╭─ Dataset extract

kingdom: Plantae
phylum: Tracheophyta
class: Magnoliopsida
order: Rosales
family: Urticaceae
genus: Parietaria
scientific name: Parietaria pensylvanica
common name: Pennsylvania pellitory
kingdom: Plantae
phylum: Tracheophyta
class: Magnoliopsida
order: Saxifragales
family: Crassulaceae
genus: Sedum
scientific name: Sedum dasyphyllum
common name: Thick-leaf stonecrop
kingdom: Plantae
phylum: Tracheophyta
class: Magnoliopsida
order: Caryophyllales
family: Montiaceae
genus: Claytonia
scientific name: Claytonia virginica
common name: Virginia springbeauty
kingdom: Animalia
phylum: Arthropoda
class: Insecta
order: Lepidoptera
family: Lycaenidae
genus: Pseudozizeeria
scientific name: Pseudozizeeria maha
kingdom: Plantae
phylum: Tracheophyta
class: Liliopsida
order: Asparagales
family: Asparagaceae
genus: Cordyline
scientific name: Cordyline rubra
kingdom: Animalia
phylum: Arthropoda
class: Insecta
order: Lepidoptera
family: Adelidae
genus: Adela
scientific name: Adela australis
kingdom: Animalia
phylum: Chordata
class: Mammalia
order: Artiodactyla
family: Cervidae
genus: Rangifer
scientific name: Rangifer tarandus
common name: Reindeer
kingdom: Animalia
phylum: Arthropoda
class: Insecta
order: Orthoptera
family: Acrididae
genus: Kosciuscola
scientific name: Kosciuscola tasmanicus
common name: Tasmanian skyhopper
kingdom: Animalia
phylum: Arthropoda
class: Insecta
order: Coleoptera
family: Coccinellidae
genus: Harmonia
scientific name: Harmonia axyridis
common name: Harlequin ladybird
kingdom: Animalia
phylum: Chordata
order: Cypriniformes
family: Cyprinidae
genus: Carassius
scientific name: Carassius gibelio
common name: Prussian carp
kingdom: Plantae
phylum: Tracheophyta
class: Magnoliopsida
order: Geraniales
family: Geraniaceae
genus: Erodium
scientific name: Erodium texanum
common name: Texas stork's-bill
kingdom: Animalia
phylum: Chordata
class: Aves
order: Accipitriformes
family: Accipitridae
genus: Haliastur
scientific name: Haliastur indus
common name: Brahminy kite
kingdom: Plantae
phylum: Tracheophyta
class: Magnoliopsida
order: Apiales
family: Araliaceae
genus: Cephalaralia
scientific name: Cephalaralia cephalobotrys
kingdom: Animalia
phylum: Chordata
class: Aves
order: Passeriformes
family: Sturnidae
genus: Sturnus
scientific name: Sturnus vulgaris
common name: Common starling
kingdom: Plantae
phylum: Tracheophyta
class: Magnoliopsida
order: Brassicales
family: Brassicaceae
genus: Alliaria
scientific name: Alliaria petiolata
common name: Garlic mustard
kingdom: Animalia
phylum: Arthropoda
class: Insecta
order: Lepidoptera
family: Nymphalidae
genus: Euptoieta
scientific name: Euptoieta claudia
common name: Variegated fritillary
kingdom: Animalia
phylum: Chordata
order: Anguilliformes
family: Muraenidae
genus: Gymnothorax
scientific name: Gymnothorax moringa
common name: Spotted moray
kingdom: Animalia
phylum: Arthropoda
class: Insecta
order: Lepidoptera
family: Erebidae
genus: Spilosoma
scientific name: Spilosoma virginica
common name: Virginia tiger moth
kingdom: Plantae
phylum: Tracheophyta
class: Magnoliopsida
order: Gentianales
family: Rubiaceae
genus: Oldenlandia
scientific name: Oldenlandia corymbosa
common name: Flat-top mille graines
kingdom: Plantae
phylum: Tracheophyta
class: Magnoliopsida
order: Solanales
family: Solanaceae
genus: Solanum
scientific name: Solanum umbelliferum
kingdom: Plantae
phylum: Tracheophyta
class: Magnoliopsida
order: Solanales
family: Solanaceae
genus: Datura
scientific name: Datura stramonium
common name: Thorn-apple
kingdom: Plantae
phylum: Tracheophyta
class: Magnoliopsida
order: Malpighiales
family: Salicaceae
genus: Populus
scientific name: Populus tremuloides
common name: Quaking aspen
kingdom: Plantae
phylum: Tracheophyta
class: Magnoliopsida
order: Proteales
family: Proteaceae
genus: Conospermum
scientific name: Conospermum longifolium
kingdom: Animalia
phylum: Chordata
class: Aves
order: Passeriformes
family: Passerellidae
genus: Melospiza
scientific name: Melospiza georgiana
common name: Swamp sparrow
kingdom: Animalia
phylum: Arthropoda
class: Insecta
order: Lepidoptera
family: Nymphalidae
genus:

╰─

Reproduce all of the records above, switching each "common name" to "vernacular name" and leaving every other line unchanged.

kingdom: Plantae
phylum: Tracheophyta
class: Magnoliopsida
order: Rosales
family: Urticaceae
genus: Parietaria
scientific name: Parietaria pensylvanica
vernacular name: Pennsylvania pellitory
kingdom: Plantae
phylum: Tracheophyta
class: Magnoliopsida
order: Saxifragales
family: Crassulaceae
genus: Sedum
scientific name: Sedum dasyphyllum
vernacular name: Thick-leaf stonecrop
kingdom: Plantae
phylum: Tracheophyta
class: Magnoliopsida
order: Caryophyllales
family: Montiaceae
genus: Claytonia
scientific name: Claytonia virginica
vernacular name: Virginia springbeauty
kingdom: Animalia
phylum: Arthropoda
class: Insecta
order: Lepidoptera
family: Lycaenidae
genus: Pseudozizeeria
scientific name: Pseudozizeeria maha
kingdom: Plantae
phylum: Tracheophyta
class: Liliopsida
order: Asparagales
family: Asparagaceae
genus: Cordyline
scientific name: Cordyline rubra
kingdom: Animalia
phylum: Arthropoda
class: Insecta
order: Lepidoptera
family: Adelidae
genus: Adela
scientific name: Adela australis
kingdom: Animalia
phylum: Chordata
class: Mammalia
order: Artiodactyla
family: Cervidae
genus: Rangifer
scientific name: Rangifer tarandus
vernacular name: Reindeer
kingdom: Animalia
phylum: Arthropoda
class: Insecta
order: Orthoptera
family: Acrididae
genus: Kosciuscola
scientific name: Kosciuscola tasmanicus
vernacular name: Tasmanian skyhopper
kingdom: Animalia
phylum: Arthropoda
class: Insecta
order: Coleoptera
family: Coccinellidae
genus: Harmonia
scientific name: Harmonia axyridis
vernacular name: Harlequin ladybird
kingdom: Animalia
phylum: Chordata
order: Cypriniformes
family: Cyprinidae
genus: Carassius
scientific name: Carassius gibelio
vernacular name: Prussian carp
kingdom: Plantae
phylum: Tracheophyta
class: Magnoliopsida
order: Geraniales
family: Geraniaceae
genus: Erodium
scientific name: Erodium texanum
vernacular name: Texas stork's-bill
kingdom: Animalia
phylum: Chordata
class: Aves
order: Accipitriformes
family: Accipitridae
genus: Haliastur
scientific name: Haliastur indus
vernacular name: Brahminy kite
kingdom: Plantae
phylum: Tracheophyta
class: Magnoliopsida
order: Apiales
family: Araliaceae
genus: Cephalaralia
scientific name: Cephalaralia cephalobotrys
kingdom: Animalia
phylum: Chordata
class: Aves
order: Passeriformes
family: Sturnidae
genus: Sturnus
scientific name: Sturnus vulgaris
vernacular name: Common starling
kingdom: Plantae
phylum: Tracheophyta
class: Magnoliopsida
order: Brassicales
family: Brassicaceae
genus: Alliaria
scientific name: Alliaria petiolata
vernacular name: Garlic mustard
kingdom: Animalia
phylum: Arthropoda
class: Insecta
order: Lepidoptera
family: Nymphalidae
genus: Euptoieta
scientific name: Euptoieta claudia
vernacular name: Variegated fritillary
kingdom: Animalia
phylum: Chordata
order: Anguilliformes
family: Muraenidae
genus: Gymnothorax
scientific name: Gymnothorax moringa
vernacular name: Spotted moray
kingdom: Animalia
phylum: Arthropoda
class: Insecta
order: Lepidoptera
family: Erebidae
genus: Spilosoma
scientific name: Spilosoma virginica
vernacular name: Virginia tiger moth
kingdom: Plantae
phylum: Tracheophyta
class: Magnoliopsida
order: Gentianales
family: Rubiaceae
genus: Oldenlandia
scientific name: Oldenlandia corymbosa
vernacular name: Flat-top mille graines
kingdom: Plantae
phylum: Tracheophyta
class: Magnoliopsida
order: Solanales
family: Solanaceae
genus: Solanum
scientific name: Solanum umbelliferum
kingdom: Plantae
phylum: Tracheophyta
class: Magnoliopsida
order: Solanales
family: Solanaceae
genus: Datura
scientific name: Datura stramonium
vernacular name: Thorn-apple
kingdom: Plantae
phylum: Tracheophyta
class: Magnoliopsida
order: Malpighiales
family: Salicaceae
genus: Populus
scientific name: Populus tremuloides
vernacular name: Quaking aspen
kingdom: Plantae
phylum: Tracheophyta
class: Magnoliopsida
order: Proteales
family: Proteaceae
genus: Conospermum
scientific name: Conospermum longifolium
kingdom: Animalia
phylum: Chordata
class: Aves
order: Passeriformes
family: Passerellidae
genus: Melospiza
scientific name: Melospiza georgiana
vernacular name: Swamp sparrow
kingdom: Animalia
phylum: Arthropoda
class: Insecta
order: Lepidoptera
family: Nymphalidae
genus:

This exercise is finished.